Фрагмент документа >>
===============

Читаем Я из огненной деревни полностью

И этот сынок у меня один. А тот, что был в отряде, – того убили. А этот в Ковалях прорабом работает. (Плачет.) Иванов Виктор Егорович…»

2

Алена Халимовна Бондарчук. Шестьдесят два года. Алексичи Хойницкого района Гомельской области.

«…Догнали меня на своём огороде. А приехали они, мои дорогенькие, часов в одиннадцать. У меня было дитя маленькое, хлопчик был. Оно себе спит, а девочка старшенькая присматривала его. Я хотела малого грудью покормить. Потом схватила дитя и побежала. Иду я, а тут соседка моя со своим свёкром едет и кричит мне: «Алена, Алена!..» А уже немцы едут, машины гудят. Начали люди бежать, и я вижу, вижу: в конце села загорелась хата. Я побежала туда, и свёкор мой за мной. А дети мои старшие дома были. Иду я, а машинка такая, серенькая, идёт, и в ней два немца в чёрных шапках сидят. Около дуба они повернули, въехали в деревню, остановились и побежали. Потом вижу я: на кого-то они винтовки понаставляли. Дак я и закричала:

– Стась, убивают!..

===============

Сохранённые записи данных
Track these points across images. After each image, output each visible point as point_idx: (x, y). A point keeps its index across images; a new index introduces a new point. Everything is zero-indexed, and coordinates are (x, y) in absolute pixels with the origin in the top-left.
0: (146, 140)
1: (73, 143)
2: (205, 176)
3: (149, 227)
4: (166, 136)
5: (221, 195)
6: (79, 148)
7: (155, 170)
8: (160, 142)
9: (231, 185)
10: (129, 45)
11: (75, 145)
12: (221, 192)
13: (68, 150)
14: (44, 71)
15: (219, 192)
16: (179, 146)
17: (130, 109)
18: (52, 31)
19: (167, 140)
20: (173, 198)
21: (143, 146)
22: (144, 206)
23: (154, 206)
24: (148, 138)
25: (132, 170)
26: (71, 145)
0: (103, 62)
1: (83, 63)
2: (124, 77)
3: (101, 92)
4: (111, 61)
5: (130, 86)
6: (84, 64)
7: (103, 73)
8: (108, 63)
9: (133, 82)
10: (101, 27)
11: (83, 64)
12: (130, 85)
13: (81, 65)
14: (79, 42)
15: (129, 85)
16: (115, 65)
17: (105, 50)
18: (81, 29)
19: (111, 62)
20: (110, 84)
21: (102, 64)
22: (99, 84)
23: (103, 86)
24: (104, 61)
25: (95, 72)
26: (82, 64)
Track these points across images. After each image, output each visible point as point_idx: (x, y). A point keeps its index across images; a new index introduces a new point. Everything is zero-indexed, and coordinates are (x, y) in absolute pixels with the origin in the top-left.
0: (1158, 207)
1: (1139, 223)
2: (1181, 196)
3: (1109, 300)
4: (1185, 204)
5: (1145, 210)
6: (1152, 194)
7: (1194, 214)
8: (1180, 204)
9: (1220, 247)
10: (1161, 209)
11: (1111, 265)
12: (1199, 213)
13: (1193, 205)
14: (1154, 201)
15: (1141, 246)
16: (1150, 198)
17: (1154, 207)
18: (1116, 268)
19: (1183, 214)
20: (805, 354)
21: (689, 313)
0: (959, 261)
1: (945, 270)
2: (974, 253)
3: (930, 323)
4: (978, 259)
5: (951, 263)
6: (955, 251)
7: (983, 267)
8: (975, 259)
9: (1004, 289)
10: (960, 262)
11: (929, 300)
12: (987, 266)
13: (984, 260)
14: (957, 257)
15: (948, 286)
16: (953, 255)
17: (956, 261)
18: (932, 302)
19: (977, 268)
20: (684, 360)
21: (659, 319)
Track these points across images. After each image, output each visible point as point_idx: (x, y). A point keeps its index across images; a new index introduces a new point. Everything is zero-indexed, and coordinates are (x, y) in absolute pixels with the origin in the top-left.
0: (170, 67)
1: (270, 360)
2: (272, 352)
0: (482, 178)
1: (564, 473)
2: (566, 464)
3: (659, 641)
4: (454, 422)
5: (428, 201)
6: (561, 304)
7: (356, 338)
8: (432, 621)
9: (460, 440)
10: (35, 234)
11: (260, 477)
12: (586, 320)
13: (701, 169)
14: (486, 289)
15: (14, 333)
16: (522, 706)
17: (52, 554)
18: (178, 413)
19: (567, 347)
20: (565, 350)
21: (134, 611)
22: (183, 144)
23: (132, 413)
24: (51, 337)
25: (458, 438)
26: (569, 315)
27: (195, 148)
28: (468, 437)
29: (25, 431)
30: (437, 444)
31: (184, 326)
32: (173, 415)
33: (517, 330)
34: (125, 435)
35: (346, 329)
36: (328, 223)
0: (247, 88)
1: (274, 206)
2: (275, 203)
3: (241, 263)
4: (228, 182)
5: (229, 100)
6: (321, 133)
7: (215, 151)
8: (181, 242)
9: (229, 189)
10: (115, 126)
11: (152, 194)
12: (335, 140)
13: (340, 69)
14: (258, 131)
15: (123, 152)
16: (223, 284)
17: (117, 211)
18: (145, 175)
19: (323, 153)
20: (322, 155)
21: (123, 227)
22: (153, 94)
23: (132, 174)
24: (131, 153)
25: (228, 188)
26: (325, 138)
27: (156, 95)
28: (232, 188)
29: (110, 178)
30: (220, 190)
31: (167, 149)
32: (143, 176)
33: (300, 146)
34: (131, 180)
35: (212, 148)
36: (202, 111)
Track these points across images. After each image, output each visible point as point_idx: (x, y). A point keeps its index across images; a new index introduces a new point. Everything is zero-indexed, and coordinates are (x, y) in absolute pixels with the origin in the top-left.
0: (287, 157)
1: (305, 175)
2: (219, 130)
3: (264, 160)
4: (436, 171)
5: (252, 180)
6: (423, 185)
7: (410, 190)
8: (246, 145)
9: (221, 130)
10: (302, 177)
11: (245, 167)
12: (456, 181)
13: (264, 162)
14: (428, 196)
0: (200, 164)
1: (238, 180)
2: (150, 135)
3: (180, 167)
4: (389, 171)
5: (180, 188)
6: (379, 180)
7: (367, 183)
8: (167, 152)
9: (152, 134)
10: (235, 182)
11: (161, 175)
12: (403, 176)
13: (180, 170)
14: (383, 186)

===============

Примените прочитанное >>
1) Ответьте на вопросы по отрывку из «Я из огненной деревни»:
(а) Где и кем работает сын, о котором говорится в начале отрывка?
(б) Сколько лет Алене Халимовне Бондарчук?
(в) Во что были одеты на голове два немца, сидевшие в серенькой машинке?
2) Продолжите отрывок из «Я из огненной деревни» после последней приведённой реплики.
Приведённые позиции никак не связаны с отрывком из «Я из огненной деревни».

Ответы по заданиям >>
1)
(а) В Ковалях, прорабом.
(б) Шестьдесят два года.
(в) В чёрные шапки.

2)
Вопрос: – А деревню они окружили?

– Мамка моя, я ничего не видела. Видела только тех двух. Видела я только, как они винтовки понаставляли.

А мои детки маленькие – все ко мне. Людские дети, говорили люди, позаснули, а мои – ко мне. У меня хлопчик был один полгода, а другой – года три, и ещё соседский один, и я с ними ползу, а потом как оглянусь – дак немцы идут за мной. Винтовки понаставляли, идут, идут… Хотелось мне в коноплю доползти. А пули свистят: сюда-туда, сюда-туда… Хлопчик мой старший упал и кричит:

– Ах, мамо, мамо, вон у вас кровь!..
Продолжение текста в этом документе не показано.